__TASKS AND EXERCISES__:
1 - On the code review page, what is the initial target of the work, as opposed to codegen?
2 - From the code review page, extract the part that opens with the words containing "For now, only" and closes with "reviewers: theraven, jyknight.".

__TEXT PASSAGE__:
◇ ◇ ◇

[RISCV 4/10] Add basic RISCV{InstrFormats,InstrInfo,RegisterInfo,}.td
ClosedPublic

Authored by asb on Aug 16 2016, 8:25 AM.

Details

Summary

For now, only add instruction definitions for basic ALU operations. Our initial target is a working MC layer rather than codegen, so appropriate SelectionDAG patterns will come later.

Diff Detail

Repository
rL LLVM
asb retitled this revision from to [RISCV 4/10] Add basic RISCV{InstrFormats,InstrInfo,RegisterInfo,}.td.Aug 16 2016, 8:25 AM
asb updated this object.
asb added reviewers: theraven, jyknight.
asb added a subscriber: llvm-commits.
emaste added a subscriber: emaste.Aug 16 2016, 2:42 PM
t.p.northover added inline comments.
lib/Target/RISCV/RISCVInstrFormats.td
33 ↗(On Diff #68187)

Nit: since the spec seems to list instructions from bit 31 down to 0 (as do TableGen 0bxxxx literals), definitions might read more naturally if you make the order "funct7, funct3, opcode".

97 ↗(On Diff #68187)

This immediate doesn't appear to have a bit 0 in the spec (it fits into exactly the same fields as imm12 does).

So what we're really deciding here is what the immediate in the MCInst representation of "BEQ #x" should be. Valid answers are "x" and "the bits representing how x is encoded", with newer targets tending to favour the latter.

This is mostly because it makes it harder by design to construct an invalid MCInst when you're doing it manually. Other than that, it's just punting complexity around the various MC layer components:

MC componentwith "x"with bits
AsmParsernopencodes
Disassemblerdecodesnop
AsmPrinternopdecodes
Fixup handlingencodesnop

Either way "imm13" is probably misleading as a name and it's probably a good idea to be consistent between formats if possible (I note FU has taken the second approach).

◇ ◇ ◇

__DATA EXCERPT__:

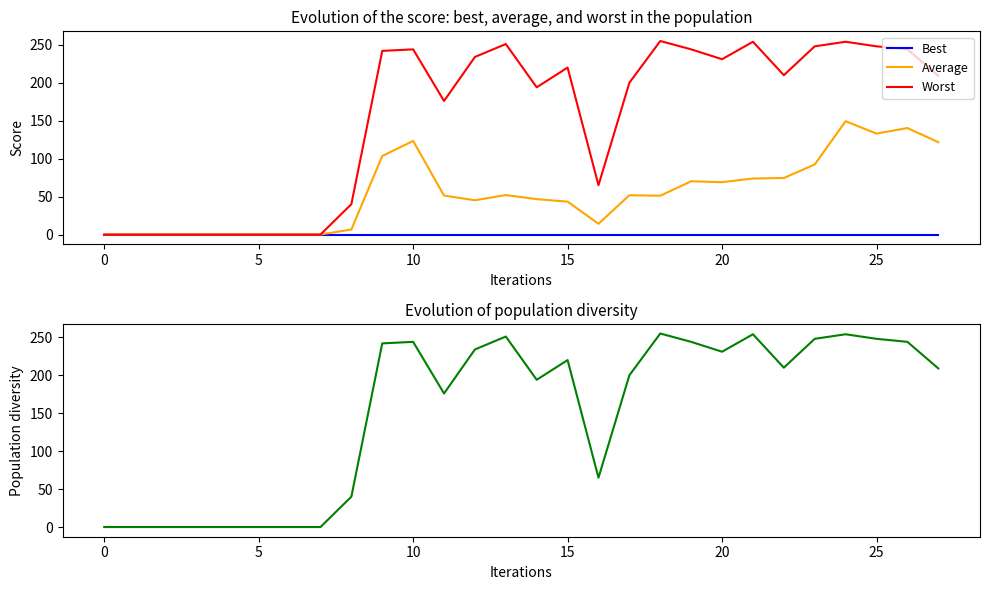

Is it true that Average equals 69.0 at 20?

True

◇ ◇ ◇

__ANSWERS TO THE TASKS__:
1 - A working MC layer.

2 -
For now, only add instruction definitions for basic ALU operations. Our initial target is a working MC layer rather than codegen, so appropriate SelectionDAG patterns will come later.

Diff Detail

Repository
rL LLVM
asb retitled this revision from to [RISCV 4/10] Add basic RISCV{InstrFormats,InstrInfo,RegisterInfo,}.td.Aug 16 2016, 8:25 AM
asb updated this object.
asb added reviewers: theraven, jyknight.